Before Automation: A Reality Check on IT Fundamentals

Introduction

Many IT leaders have a good grasp on what they would like to achieve within IT to more effectively enable the business – infrastructure-as-code, GitOps workflows, self-healing systems and automated remediation. These aspirations are valid and necessary for competitive businesses. However, in my experience, most organizations still struggle with the foundations of IT capabilities. Basic, yet critical capabilities, such as network availability, asset management, observability, DNS, DHCP, and IPAM (DDI), as well as identity and access controls often challenge businesses from ultimately reaching their goals.

Just as a house requires a strong foundation before adding expensive appliances and smart home automation, IT must address fundamental operational capabilities before pursuing advanced initiatives, such as full-scale automation. Let's examine these core IT needs and their significance in achieving long-term success.

The Pyramid of IT Capabilities

Maslow's hierarchy of needs is a psychological framework that explains human motivation as a progression through different levels, starting with basic survival needs and advancing toward self-fulfillment. At the base are physiological needs such as food, water, and shelter – the essentials for survival. Once these are met, people pursue safety and security to obtain stability and protection from harm. Higher levels include social belonging, esteem, and ultimately self-actualization, where individuals ultimately reach their full potential. Progressing through these stages requires satisfying foundational needs before advancing to more complex aspirations. Like a mountain climber hiking the summit of Mount Everest to achieve their lifelong dream, success is impossible without a vital supply of oxygen to sustain them.

A pyramid of needs and it needs

AI-generated content may be incorrect. — Hierarchy of Needs Analogy to IT

In many ways, IT follows a similar structure. And by the way, try not to get derailed by assessing all the various capabilities within the IT triangle – they're just examples. The key here is that core infrastructure elements must be in place before an organization can achieve self-healing IT systems or automated provisioning. For example, if the core network fails, all business functions grind to a halt – users lose access to applications, backend systems cannot communicate, and cloud resources become unreachable. Additionally, if you have poor IT processes and standards, then expect poor automation. Just as human needs build upon one another, IT must establish a strong foundation before advancing to higher levels of capability.

### SOURCE MATERIAL:
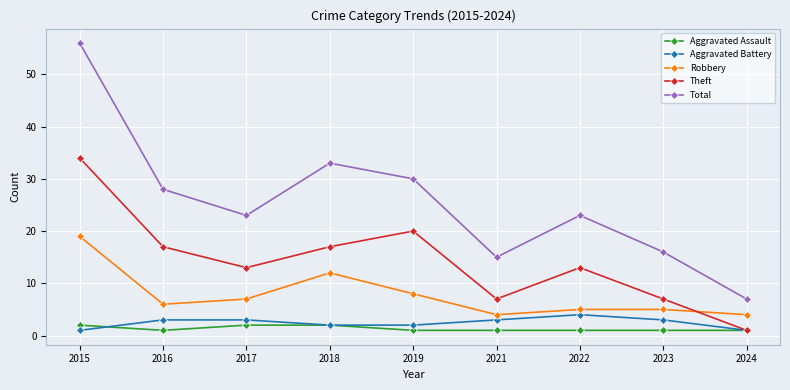

Rank the series at 2019 from highest to lowest value.

Total, Theft, Robbery, Aggravated Battery, Aggravated Assault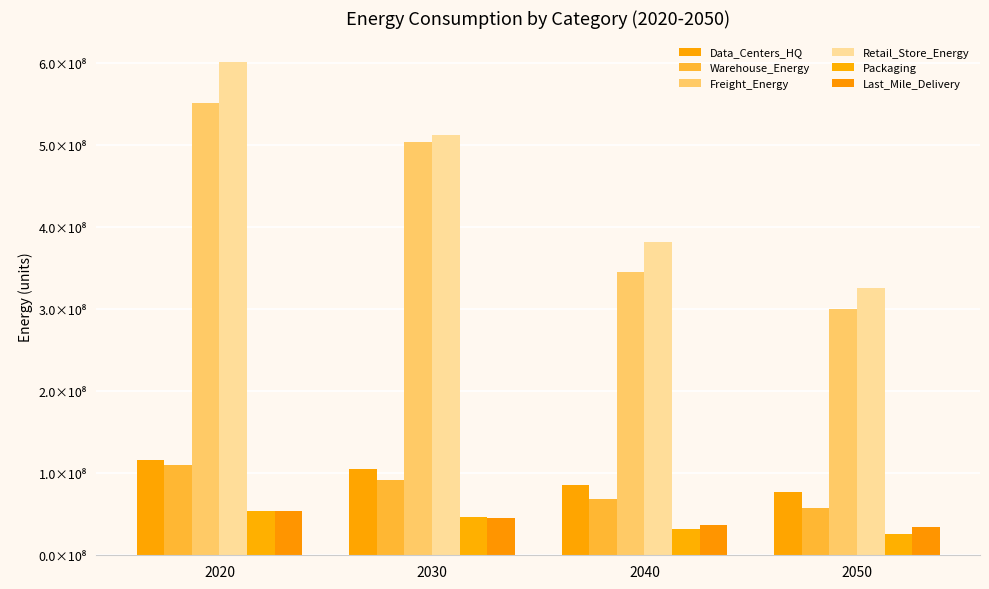

At which category does the chart reach its minimum across all series?

2050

### PROMPT:
Continue the reading passage on IT fundamentals before automation from the point where it stops.

### TASK OUTPUT:
The Core Capabilities that All of IT Relies Upon

In the human world, physiological needs such as air, water, and shelter must be met before anything else. In IT, there are several critical infrastructure pillars that serve as the foundation for everything else.

Network Availability - Just as air is fundamental to human existence, network availability is the cornerstone of all IT operations. Every component of IT, from infrastructure to applications and services to security and storage, depends on a well-designed and properly implemented network. To deliver performance and uninterrupted service, the network must be architected according to industry good practices. This includes eliminating single points of failure (SPOFs), having fault tolerance within individual systems, and implementing high-availability mechanisms across interconnected systems. Maintaining network availability requires various work efforts, but it's important to remember that no endeavor can be taken if the network itself is down.
Asset Management - The first step in effective IT management is knowing what assets you own. Without a comprehensive and up-to-date inventory of IT systems, maintaining operational efficiency and security becomes a daunting challenge. Imagine being responsible for delivering a critical service without even knowing that you own the system running it. The lack of visibility into IT assets not only introduces inefficiencies but also increases risks such as unexpected outages, compliance violations, and security vulnerabilities. Tools like NetBox and other CMDBs provide a centralized approach for tracking and managing IT infrastructure, but technology alone isn't enough. Organizations must also implement strong data governance program and data validation practices to ensure asset information remains accurate and up to date. Asset management is not just about knowing what you own – it's about having the right tools and processes in place to manage and protect those assets effectively.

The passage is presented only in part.